* Problem to solve:
Where a line contains the word "they", copy that line from the records below.

*** Block opens ***

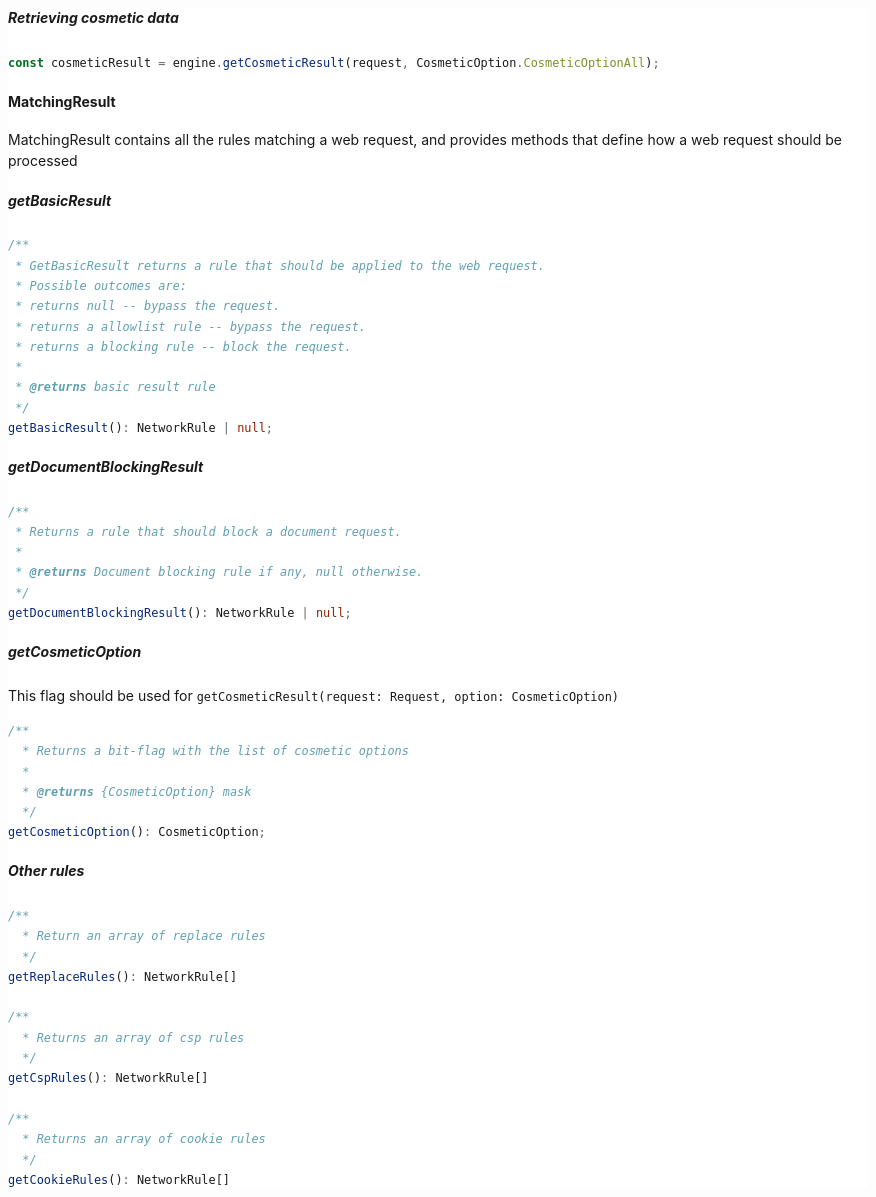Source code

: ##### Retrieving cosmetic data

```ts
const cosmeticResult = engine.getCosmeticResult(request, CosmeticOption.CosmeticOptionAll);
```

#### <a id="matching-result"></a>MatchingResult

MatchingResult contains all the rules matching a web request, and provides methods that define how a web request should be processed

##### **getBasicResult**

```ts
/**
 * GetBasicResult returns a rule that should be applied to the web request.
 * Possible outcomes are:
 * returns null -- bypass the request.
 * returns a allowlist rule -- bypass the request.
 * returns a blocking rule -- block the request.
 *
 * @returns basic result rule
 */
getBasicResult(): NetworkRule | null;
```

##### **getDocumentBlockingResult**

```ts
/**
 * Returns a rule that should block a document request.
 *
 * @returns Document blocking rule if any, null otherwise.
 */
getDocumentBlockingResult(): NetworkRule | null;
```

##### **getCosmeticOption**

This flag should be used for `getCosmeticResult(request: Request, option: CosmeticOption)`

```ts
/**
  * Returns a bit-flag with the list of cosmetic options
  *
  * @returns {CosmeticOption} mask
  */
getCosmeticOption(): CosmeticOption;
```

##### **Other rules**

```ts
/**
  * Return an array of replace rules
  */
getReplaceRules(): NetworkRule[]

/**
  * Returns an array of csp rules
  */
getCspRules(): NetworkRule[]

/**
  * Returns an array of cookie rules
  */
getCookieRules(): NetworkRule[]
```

*** Block closes ***
*** Block opens ***

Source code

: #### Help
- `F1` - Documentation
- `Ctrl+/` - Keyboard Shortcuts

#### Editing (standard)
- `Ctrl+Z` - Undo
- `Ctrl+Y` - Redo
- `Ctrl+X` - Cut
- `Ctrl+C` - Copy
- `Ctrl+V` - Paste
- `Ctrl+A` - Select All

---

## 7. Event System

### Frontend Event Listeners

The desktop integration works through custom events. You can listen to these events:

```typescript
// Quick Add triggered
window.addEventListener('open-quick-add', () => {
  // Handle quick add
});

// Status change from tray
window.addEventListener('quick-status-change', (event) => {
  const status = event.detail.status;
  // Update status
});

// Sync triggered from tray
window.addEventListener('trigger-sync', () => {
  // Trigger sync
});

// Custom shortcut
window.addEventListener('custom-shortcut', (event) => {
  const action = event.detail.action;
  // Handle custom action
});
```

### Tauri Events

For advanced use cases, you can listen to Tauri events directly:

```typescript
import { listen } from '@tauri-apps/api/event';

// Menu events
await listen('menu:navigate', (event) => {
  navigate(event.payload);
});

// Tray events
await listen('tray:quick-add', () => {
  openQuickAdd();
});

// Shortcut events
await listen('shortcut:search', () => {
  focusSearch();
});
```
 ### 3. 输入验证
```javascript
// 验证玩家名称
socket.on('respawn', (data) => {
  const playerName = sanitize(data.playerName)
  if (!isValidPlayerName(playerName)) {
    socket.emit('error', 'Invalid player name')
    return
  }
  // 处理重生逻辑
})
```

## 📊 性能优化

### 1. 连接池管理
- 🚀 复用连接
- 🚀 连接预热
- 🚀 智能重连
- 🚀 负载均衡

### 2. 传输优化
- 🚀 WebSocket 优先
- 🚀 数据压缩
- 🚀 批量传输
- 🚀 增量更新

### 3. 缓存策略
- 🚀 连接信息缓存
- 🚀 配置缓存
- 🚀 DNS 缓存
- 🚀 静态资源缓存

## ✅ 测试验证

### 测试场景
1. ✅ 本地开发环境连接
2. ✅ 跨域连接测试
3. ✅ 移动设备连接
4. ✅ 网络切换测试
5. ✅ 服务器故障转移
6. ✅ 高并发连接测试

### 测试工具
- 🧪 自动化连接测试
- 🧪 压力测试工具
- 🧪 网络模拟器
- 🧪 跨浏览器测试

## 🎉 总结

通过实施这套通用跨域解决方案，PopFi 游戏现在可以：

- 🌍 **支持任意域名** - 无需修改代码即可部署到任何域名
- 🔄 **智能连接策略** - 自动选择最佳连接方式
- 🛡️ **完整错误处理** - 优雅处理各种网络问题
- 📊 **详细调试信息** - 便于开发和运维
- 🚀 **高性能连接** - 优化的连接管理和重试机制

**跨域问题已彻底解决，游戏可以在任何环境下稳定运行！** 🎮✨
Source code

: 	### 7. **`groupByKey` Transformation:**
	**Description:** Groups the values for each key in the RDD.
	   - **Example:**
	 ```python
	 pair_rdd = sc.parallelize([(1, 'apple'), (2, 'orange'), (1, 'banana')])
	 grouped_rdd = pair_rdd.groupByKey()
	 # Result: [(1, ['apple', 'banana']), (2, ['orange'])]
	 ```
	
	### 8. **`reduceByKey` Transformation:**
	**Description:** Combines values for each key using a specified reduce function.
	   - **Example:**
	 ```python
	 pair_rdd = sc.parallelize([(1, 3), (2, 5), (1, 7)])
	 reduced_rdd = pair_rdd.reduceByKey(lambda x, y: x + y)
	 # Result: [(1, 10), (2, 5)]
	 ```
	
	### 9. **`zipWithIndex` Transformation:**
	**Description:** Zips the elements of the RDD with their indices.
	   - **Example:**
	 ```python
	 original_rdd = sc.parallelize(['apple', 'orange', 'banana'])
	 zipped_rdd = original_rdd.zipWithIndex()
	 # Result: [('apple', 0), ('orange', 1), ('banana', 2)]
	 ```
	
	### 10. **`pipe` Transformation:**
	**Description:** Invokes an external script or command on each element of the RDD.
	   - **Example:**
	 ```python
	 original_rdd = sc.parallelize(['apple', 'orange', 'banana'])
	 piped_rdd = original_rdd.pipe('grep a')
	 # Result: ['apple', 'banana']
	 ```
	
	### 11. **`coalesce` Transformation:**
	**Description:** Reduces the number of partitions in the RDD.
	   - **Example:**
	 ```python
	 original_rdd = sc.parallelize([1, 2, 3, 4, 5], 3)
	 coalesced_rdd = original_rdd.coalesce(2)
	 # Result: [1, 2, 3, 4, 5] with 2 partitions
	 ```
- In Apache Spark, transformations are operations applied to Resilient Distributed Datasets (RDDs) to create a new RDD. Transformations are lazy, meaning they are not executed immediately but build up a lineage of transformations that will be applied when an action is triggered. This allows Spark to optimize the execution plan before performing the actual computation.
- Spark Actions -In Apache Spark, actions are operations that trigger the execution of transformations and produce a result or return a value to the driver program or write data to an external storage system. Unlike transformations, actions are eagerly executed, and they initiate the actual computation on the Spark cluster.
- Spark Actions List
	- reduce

*** Block closes ***

* Exercise output:
- In Apache Spark, transformations are operations applied to Resilient Distributed Datasets (RDDs) to create a new RDD. Transformations are lazy, meaning they are not executed immediately but build up a lineage of transformations that will be applied when an action is triggered. This allows Spark to optimize the execution plan before performing the actual computation.
- Spark Actions -In Apache Spark, actions are operations that trigger the execution of transformations and produce a result or return a value to the driver program or write data to an external storage system. Unlike transformations, actions are eagerly executed, and they initiate the actual computation on the Spark cluster.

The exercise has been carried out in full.